### Available data
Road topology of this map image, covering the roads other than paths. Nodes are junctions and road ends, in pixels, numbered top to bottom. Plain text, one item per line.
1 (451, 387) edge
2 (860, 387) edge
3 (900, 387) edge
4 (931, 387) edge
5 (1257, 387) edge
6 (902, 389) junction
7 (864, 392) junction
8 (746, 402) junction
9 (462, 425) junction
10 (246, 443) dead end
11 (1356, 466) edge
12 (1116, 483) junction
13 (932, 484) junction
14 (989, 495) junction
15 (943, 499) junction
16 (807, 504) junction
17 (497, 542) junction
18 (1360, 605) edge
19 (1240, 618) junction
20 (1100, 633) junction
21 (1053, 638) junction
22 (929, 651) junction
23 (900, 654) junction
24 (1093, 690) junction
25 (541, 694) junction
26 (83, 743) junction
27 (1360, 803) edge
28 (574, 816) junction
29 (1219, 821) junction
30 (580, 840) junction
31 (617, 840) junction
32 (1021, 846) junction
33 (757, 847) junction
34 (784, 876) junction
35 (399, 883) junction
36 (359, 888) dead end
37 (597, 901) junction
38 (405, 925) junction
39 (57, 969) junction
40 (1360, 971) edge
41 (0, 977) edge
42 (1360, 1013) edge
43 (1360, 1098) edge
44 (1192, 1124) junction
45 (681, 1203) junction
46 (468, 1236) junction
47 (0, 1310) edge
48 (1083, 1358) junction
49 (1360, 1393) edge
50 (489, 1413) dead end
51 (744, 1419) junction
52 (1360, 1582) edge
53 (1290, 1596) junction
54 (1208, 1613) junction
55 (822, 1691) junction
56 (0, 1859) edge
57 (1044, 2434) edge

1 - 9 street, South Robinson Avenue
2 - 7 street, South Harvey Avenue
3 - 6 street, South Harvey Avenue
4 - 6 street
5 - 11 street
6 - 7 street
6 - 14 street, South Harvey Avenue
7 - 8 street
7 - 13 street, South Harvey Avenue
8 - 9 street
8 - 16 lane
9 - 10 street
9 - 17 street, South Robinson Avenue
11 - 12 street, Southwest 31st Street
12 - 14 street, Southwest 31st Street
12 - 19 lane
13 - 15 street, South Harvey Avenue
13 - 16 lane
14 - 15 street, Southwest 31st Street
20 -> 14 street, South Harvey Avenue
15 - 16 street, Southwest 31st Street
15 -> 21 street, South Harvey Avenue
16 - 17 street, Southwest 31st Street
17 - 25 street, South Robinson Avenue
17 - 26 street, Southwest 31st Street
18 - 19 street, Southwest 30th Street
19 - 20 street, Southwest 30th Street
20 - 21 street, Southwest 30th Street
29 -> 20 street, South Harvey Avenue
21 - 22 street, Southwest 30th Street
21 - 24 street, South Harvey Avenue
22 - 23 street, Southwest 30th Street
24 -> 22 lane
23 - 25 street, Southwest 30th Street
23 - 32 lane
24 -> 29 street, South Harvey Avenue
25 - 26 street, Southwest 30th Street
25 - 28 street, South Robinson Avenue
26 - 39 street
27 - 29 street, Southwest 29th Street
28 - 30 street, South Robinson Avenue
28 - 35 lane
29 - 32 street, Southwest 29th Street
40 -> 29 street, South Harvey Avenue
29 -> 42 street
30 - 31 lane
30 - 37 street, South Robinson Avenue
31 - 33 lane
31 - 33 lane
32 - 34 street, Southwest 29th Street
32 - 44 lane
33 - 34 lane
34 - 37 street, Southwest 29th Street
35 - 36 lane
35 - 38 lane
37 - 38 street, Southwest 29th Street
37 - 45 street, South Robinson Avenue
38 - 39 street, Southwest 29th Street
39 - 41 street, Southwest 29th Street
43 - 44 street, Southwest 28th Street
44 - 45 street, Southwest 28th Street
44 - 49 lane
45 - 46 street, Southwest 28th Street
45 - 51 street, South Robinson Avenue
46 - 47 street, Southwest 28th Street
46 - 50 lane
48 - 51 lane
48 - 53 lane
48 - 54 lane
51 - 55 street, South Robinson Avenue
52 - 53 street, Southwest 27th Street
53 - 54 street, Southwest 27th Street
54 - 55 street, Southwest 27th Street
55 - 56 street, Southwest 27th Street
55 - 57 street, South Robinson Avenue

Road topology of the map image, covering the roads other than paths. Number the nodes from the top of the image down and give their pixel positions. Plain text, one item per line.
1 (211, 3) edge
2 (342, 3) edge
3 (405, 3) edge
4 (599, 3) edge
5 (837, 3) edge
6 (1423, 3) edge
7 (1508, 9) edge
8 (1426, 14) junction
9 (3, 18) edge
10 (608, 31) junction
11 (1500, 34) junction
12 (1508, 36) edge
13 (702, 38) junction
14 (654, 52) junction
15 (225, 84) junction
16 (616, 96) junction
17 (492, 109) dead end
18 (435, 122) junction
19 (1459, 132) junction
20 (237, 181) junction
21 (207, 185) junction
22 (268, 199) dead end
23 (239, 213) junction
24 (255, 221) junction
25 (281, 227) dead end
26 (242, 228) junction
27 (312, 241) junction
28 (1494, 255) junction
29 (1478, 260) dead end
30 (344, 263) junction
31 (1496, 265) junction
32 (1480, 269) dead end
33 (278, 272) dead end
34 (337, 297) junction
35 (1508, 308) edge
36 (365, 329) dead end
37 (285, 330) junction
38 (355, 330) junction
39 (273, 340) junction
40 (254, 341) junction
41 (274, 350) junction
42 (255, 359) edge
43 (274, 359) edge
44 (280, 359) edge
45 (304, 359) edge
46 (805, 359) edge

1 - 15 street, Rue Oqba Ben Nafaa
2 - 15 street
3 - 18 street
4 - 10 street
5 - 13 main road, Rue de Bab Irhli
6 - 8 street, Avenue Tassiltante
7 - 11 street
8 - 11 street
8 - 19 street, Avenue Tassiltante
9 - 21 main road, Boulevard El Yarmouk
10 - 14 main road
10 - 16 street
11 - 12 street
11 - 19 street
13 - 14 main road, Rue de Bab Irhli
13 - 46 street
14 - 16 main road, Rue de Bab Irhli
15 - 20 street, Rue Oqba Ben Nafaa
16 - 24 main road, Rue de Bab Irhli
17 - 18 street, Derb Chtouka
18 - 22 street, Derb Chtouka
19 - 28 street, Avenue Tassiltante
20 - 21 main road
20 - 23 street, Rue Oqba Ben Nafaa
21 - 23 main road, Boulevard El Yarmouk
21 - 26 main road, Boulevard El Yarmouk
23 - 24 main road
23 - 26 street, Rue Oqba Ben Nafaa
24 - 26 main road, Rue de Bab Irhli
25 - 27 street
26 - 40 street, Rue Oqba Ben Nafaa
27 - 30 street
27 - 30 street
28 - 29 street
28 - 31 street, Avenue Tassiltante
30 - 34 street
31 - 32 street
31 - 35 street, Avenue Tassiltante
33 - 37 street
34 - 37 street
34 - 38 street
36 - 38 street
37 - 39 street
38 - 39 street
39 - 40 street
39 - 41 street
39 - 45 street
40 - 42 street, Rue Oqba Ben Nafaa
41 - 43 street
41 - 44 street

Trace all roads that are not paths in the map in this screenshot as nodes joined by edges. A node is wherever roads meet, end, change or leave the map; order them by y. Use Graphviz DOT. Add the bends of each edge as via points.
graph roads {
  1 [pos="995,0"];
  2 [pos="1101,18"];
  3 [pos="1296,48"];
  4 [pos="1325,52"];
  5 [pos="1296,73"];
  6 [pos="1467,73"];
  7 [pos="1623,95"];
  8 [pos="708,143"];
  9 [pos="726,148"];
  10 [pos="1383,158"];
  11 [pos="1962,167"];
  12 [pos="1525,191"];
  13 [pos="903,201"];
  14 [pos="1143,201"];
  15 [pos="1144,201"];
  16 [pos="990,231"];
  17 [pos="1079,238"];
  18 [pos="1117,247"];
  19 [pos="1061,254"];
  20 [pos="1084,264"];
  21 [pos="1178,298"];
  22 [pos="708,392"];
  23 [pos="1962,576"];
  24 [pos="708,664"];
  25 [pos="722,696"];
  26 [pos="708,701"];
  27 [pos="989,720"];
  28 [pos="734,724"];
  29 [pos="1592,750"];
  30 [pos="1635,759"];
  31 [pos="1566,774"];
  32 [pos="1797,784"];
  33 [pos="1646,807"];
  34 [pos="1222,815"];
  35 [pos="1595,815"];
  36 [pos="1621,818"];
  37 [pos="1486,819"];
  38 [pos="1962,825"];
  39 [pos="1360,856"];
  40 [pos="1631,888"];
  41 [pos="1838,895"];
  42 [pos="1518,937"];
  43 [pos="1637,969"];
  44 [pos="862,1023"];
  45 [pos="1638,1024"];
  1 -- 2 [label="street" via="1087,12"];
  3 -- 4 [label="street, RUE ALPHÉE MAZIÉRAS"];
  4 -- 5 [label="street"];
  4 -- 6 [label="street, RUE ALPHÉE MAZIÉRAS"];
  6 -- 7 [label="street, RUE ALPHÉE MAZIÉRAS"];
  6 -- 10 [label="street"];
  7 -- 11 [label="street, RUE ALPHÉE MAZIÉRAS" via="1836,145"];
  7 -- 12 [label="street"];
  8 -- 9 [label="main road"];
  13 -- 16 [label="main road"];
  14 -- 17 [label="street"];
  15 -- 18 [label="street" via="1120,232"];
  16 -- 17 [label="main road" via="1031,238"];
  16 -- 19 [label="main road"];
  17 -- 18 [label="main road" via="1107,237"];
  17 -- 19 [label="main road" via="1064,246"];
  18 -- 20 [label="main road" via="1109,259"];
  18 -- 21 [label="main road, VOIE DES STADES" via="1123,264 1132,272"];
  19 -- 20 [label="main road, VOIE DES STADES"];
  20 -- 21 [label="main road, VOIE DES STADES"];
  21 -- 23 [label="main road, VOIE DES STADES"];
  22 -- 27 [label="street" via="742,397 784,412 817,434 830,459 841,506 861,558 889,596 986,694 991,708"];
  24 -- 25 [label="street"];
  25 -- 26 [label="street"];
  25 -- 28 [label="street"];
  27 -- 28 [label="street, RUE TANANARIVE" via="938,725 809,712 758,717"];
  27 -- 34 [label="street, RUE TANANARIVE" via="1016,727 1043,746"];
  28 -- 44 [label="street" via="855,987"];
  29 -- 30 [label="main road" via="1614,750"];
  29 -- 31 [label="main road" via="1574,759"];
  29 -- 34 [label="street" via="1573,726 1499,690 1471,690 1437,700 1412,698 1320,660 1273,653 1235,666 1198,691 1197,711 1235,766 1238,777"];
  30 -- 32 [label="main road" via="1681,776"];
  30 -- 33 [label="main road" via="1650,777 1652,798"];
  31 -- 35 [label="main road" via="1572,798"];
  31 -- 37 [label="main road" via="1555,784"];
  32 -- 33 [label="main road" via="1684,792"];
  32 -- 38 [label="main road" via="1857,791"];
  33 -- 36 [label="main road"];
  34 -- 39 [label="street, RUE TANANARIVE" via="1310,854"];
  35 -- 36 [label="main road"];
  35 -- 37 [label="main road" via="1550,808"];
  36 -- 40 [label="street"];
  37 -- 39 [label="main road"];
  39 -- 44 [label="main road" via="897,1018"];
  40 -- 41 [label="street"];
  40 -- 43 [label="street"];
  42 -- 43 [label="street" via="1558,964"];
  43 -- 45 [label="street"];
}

### Task instructions
Copy each line of the listing that includes "Oqba".

### Answer to the problem
1 - 15 street, Rue Oqba Ben Nafaa
15 - 20 street, Rue Oqba Ben Nafaa
20 - 23 street, Rue Oqba Ben Nafaa
23 - 26 street, Rue Oqba Ben Nafaa
26 - 40 street, Rue Oqba Ben Nafaa
40 - 42 street, Rue Oqba Ben Nafaa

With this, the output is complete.